Un autre soutien à l’économie américaine viendra des échanges extérieurs. Alors que les Etats-Unis sont devenus le premier pays producteur de pétrole, ce qui allège sans l’annuler la facture énergétique, l’incroyable amélioration de la compétitivité externe des entreprises américaines leur permettra de profiter pleinement de perspectives de croissance mondiale à la hausse. Le moteur extérieur pourrait ainsi permettre de lancer un cercle vertueux, soutenant investissement et créations d’emplois. En janvier, les enquêtes menées par les Fed de New-York et Philadelphie indiquent un regain d’optimisme dans le secteur manufacturier. Notre Indice NEM, qui synthétise ces données afin de construire un indicateur unique directement comparable à celui de l’ISM, est passé de 51,4 en décembre à 53 en janvier. Les composantes « délai de livraison » et « niveau des stocks » se sont repliées, annonçant la nécessité de produire davantage dans les mois à venir.

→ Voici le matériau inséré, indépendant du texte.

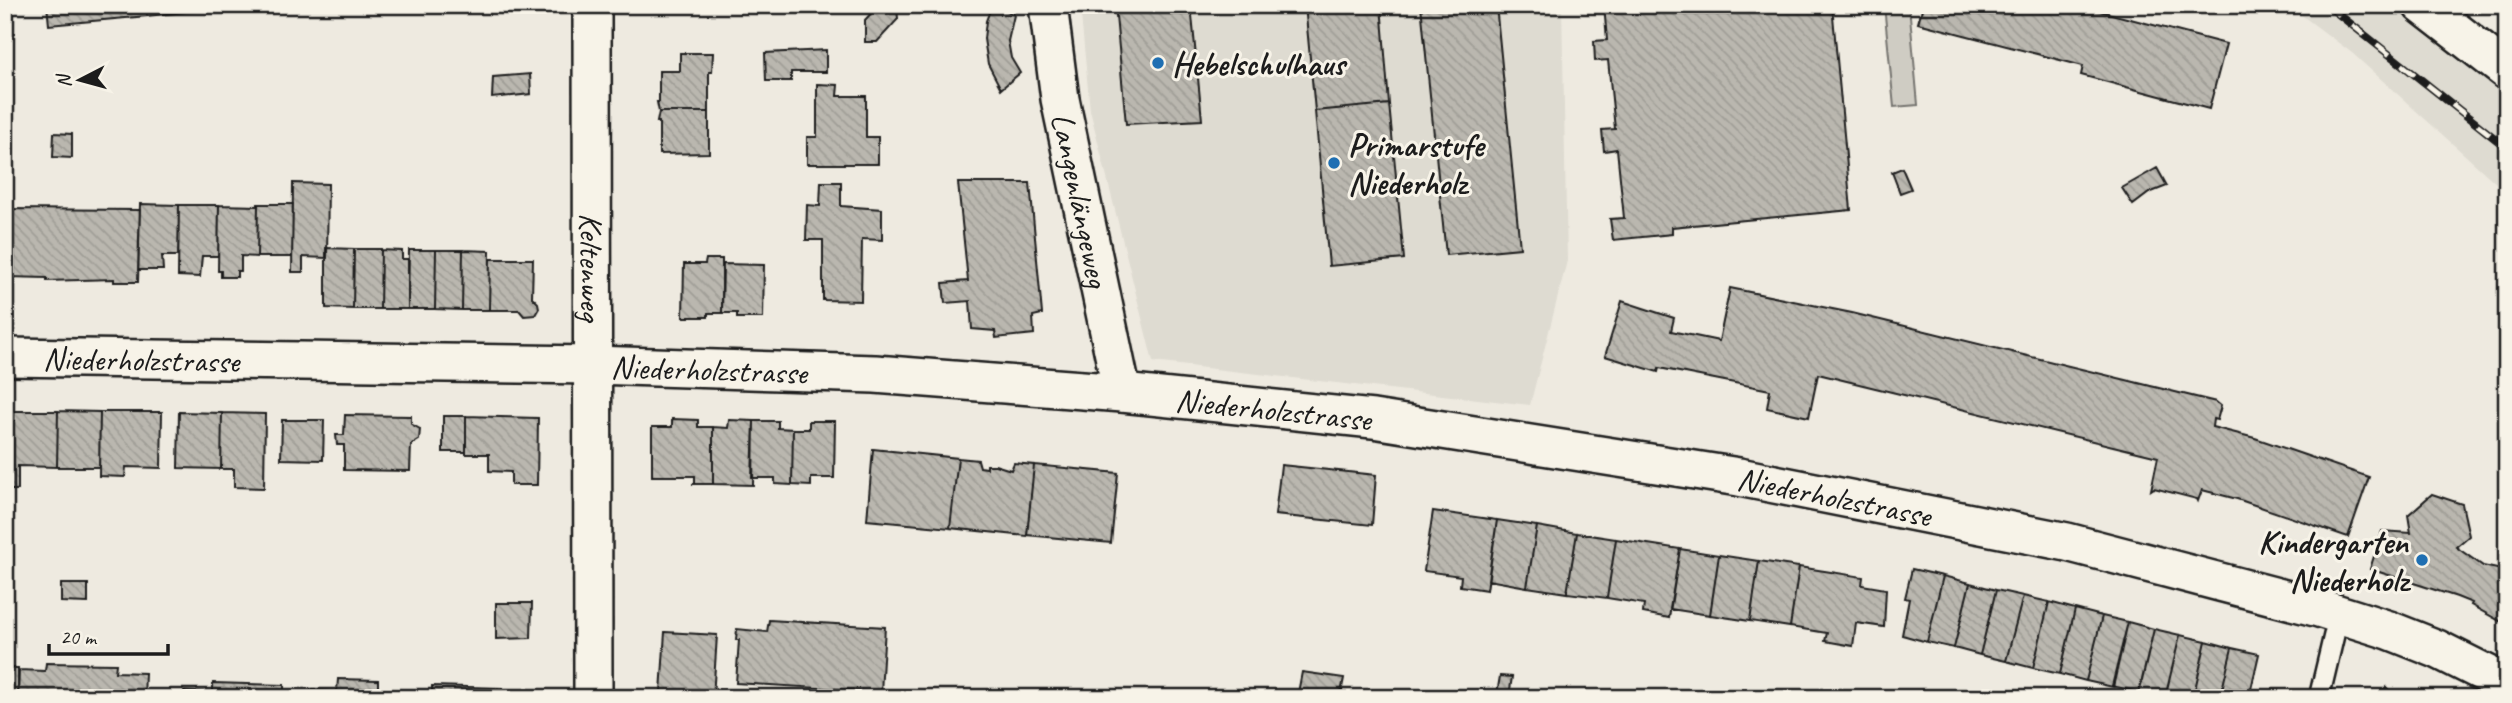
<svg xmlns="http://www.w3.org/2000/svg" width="2512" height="703" viewBox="0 0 2512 703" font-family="Caveat,sans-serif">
	<defs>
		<pattern id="building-back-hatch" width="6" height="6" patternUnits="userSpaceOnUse" patternTransform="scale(1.75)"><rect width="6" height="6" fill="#bab7af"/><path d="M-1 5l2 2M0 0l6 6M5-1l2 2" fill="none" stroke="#9f9d96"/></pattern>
	</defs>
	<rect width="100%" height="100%" fill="#eeeae0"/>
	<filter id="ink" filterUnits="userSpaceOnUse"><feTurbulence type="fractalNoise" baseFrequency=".0143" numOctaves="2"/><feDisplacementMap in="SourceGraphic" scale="14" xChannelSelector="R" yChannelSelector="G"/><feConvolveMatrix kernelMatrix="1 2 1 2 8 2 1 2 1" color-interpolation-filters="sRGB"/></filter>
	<g filter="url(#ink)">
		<path fill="#dedbd1" d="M1080 5H1562L1567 261 1530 405 1153 362 1090 110Z
			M2288 5H2422L2507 71V193L2352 53Z"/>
		<path fill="#cfccc3" stroke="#767470" stroke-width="2" d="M1884 5H1909L1918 105 1894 107Z"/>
		<path fill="url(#building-back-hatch)" stroke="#1c1c1c" stroke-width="2" d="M47 5H146L147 16 49 25Z
			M146 5H245V6L147 16Z
			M888 5 897 7 898 19 877 42H865V20L875 9Z
			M992 5H997L1014 15 1008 41 1011 58 1020 73 1001 89 988 64 984 39 986 21Z
			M1115 5H1191L1202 120 1126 124Z
			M1305 5H1381L1389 104 1315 111Z
			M1421 5H1496L1520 248 1446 255Z
			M1604 5H1832L1851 210 1672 227V234L1613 240 1610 219 1624 218 1617 149 1604 151 1602 130 1615 129 1608 60 1595 61 1594 41 1607 40Z
			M1923 5H2077L2226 44 2209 109 2081 75 2083 66 1918 23Z
			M826 50V72H791V81H766L765 53Z
			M680 53H713L712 72H709V112H659L657 102H659V71H680Z
			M530 74 531 94 492 98 493 77Z
			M817 84 838 85 837 96H866V137H878V164H807V137H817Z
			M1389 104 1404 259 1329 266 1315 111Z
			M659 112H709V153L659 154V122H657Z
			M54 133 72 134V158L53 157Z
			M1902 168 1911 189 1900 193 1892 172Z
			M2157 168 2167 186 2149 193 2133 205 2122 188Z
			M821 182H841V206L882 209V240L862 239 861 301 823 300V240H806L807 205 820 206Z
			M293 183 328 184 327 258 303 257V272H292Z
			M958 183H1030L1042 314 1033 316 1034 334 996 338 995 331 972 329 970 301 945 303 943 283 968 281Z
			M140 204 179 205 178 256H162L163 270H138Z
			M258 204H293L292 257H257Z
			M179 205H219L218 256H202L200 277 178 276Z
			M219 205 258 206 257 257 241 256V271H237V277H221V271H218Z
			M5 209 140 210 138 282H114V279L47 281V278L8 277V280H5Z
			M326 248 354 249 353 309 326 308Z
			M354 249H381L380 309H353Z
			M381 250 402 251V259H408V309H380Z
			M409 250H436L435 309H408Z
			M436 250H463L462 310 435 309Z
			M463 250 490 251 489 310H462Z
			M490 259H533L532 297 538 303 539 308 535 315 524 316 519 310H489Z
			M706 259H722V313H708V317H683L684 264H705Z
			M723 264 764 265 763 318H737V313H722Z
			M1730 288 1852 313 2216 402 2221 406 2217 420 2213 419 2212 427 2255 438 2369 477 2348 537 2237 499 2202 490 2198 501 2197 499 2154 488 2151 490 2158 457 1818 374 1809 417 1767 408 1770 390 1659 368 1658 372 1605 356 1622 301 1674 318 1671 331 1719 341Z
			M14 411H58L57 467 18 466V490H5V420H14Z
			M58 411 100 412 99 467H57Z
			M100 412H162L161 468 126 467 125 477 99 476Z
			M179 412 222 413 221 469 178 468Z
			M222 413 265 414 264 488 234 487V469H221Z
			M345 415 411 416V424L420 429 419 440 411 445 410 471 344 470V445H337L336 435H344Z
			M443 416H466V452H443Z
			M466 416 538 418 537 485H511V472L489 471V454H466Z
			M672 419 698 420V427H713V484H692H695V476H652V427H672Z
			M282 420H324L323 460 281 459Z
			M729 420 754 421 753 485 713 484V427L728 428Z
			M754 421H778V428L793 429 792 485 775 484V478H752Z
			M809 421H835L834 478H811V486L792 485 793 429H809Z
			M873 449 958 458 950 528 867 520Z
			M958 458 978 460 980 467 987 468V465H995L1011 470 1014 463 1034 465 1027 536 950 528Z
			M1034 465 1118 473 1111 543 1027 535Z
			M1281 465 1376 475 1372 525 1275 515Z
			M2432 494 2462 504 2469 536 2456 547 2483 566 2507 571V625L2471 605 2472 603 2457 597 2370 569 2382 531 2411 533 2408 515Z
			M1433 511 1497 520 1487 590 1460 586 1461 576 1424 571Z
			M1497 520 1537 526 1527 587 1488 580Z
			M1537 526 1577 533 1567 593 1527 587Z
			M1577 533 1616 539 1607 598 1567 593Z
			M1616 539 1680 549 1669 618 1643 613 1644 604 1607 598Z
			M1680 549 1719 555 1710 615 1670 609Z
			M1719 555 1759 561 1750 621 1710 615Z
			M1759 561 1799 567 1790 627 1750 621Z
			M1799 567 1863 577 1862 585 1886 589 1884 627 1856 623 1853 646 1825 641 1827 633 1790 627Z
			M1912 569 1943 576 1927 642 1902 635 1909 599 1905 598Z
			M1943 576 1970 583 1954 648 1927 642Z
			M1970 583 1996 590 1980 655 1954 648Z
			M61 584H88V603L61 602Z
			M1996 590 2023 596 2006 661 1980 655Z
			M2023 596 2049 602 2033 668 2006 661Z
			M2049 602 2075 609 2060 674 2033 668Z
			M496 603H532L531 638 496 639Z
			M2075 609 2102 616 2086 681 2060 674Z
			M2102 616 2128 622 2113 687 2086 681Z
			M769 620 885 627 881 692 736 683 739 640H736L737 629 767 632Z
			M2128 622 2154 629 2139 692 2112 686Z
			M2154 629 2180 635 2165 698H2138Z
			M665 632 717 635 713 698H681L661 692Z
			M2180 635 2206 641 2193 698H2165Z
			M2206 641 2232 648 2220 698H2193Z
			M2232 648 2259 654 2249 698H2220Z
			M46 663 116 664 115 672 145 673 144 698H18L19 670 45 671Z
			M5 668H18V698H5Z
			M1302 672 1344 678 1340 698H1297Z
			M1500 676 1512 677 1509 696 1497 694Z
			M338 679 378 680V691L405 692V698H310L311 690 337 691Z
			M213 683 284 685V693H310V698H184V691L213 692Z
			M432 686 502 688 503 696 531 698H405V694L432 695Z
			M2386 687 2396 698H2375Z"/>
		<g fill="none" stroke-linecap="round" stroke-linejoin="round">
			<g stroke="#1c1c1c" stroke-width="24">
				<path id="service" d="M2319 698 2339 614"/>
			</g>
			<g stroke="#1c1c1c" stroke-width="42">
				<g id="minor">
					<path id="s1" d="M592 5 593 698"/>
					<path id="s2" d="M1048 5 1060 99 1122 393"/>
					<path d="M2422 5 2507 71"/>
					<path id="s3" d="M5 357 593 365 875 374 1122 393 1373 419 1739 477 2067 542 2319 608 2389 630 2437 649 2487 674 2507 688"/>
				</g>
			</g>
			<use href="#service" stroke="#f7f3e8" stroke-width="19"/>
			<use href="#minor" stroke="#f7f3e8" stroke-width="37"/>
			<g stroke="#1c1c1c" stroke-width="8">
				<path id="rail" d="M2327 5 2507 148"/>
			</g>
			<use href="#rail" stroke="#f7f3e8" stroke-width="5" stroke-dasharray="16" stroke-linecap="butt"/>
		</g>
	</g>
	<g fill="#1f6fb2" stroke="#f7f3e8" stroke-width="2.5">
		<circle cx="1158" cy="63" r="7"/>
		<circle cx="1334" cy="163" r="7"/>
		<circle cx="2422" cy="560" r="7"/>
	</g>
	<g text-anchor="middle" stroke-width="6" stroke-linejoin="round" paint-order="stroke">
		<g font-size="33" font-weight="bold" fill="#1c1c1c" stroke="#f7f3e8" text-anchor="start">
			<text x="1172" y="75">Hebelschulhaus</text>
			<text x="1348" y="156">Primarstufe<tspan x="1348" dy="38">Niederholz</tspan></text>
			<text x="2408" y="553" text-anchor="end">Kindergarten<tspan x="2408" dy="38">Niederholz</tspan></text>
		</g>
		<g font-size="33" fill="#1c1c1c" stroke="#f7f3e8">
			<text dy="12" stroke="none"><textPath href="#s2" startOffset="198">Langenlängeweg</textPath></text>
			<text dy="12" stroke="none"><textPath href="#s1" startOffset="262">Keltenweg</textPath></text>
			<text dy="12" stroke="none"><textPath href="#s3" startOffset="136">Niederholzstrasse</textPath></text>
			<text dy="12" stroke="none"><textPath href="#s3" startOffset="704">Niederholzstrasse</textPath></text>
			<text dy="12" stroke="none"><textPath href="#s3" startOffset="1270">Niederholzstrasse</textPath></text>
			<text dy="12" stroke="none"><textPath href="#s3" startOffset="1838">Niederholzstrasse</textPath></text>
		</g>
	</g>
	<rect width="2512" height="703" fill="none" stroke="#f7f3e8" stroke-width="28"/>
	<rect x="14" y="14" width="2484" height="675" fill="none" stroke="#1c1c1c" stroke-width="2.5" filter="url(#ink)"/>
	<g transform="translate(80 80) rotate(264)" stroke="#f7f3e8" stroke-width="5" paint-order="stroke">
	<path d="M0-5L12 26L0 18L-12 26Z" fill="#1c1c1c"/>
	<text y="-10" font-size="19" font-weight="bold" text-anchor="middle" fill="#1c1c1c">N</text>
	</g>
	<path d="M49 644v10h119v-10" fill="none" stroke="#1c1c1c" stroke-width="3.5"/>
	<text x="60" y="644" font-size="21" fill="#1c1c1c" stroke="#f7f3e8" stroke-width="5" paint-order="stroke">20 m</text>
</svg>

Le secteur manufacturier américain semble bénéficier de perspectives encourageantes. Mais sa faible part dans la valeur ajoutée et l’emploi relativise l’ampleur de la reprise qu’il est possible d’en attendre. Le début d’année est donc empreint d’optimisme. Mais nous avons plusieurs fois commencé l’année avec un sentiment comparable, pour ensuite devoir réviser à la baisse nos prévisions. Car si une dynamique positive semble s’amorcer, le retard de croissance accumulé ces dernières années est tel qu’il continuera de contraindre la croissance des prix pendant longtemps. Certes, ceci permettra à la Fed de rester accommodante. Mais l’impossibilité pour les entreprises de répercuter sur les prix de vente une (éventuelle) hausse des coûts les contraindra à une grande prudence dans leurs décisions d’investissement et d’embauche. Il est ainsi difficile d’attendre une accélération marquée des revenus d’activité, ce qui limitera les dépenses des ménages, et donc la croissance.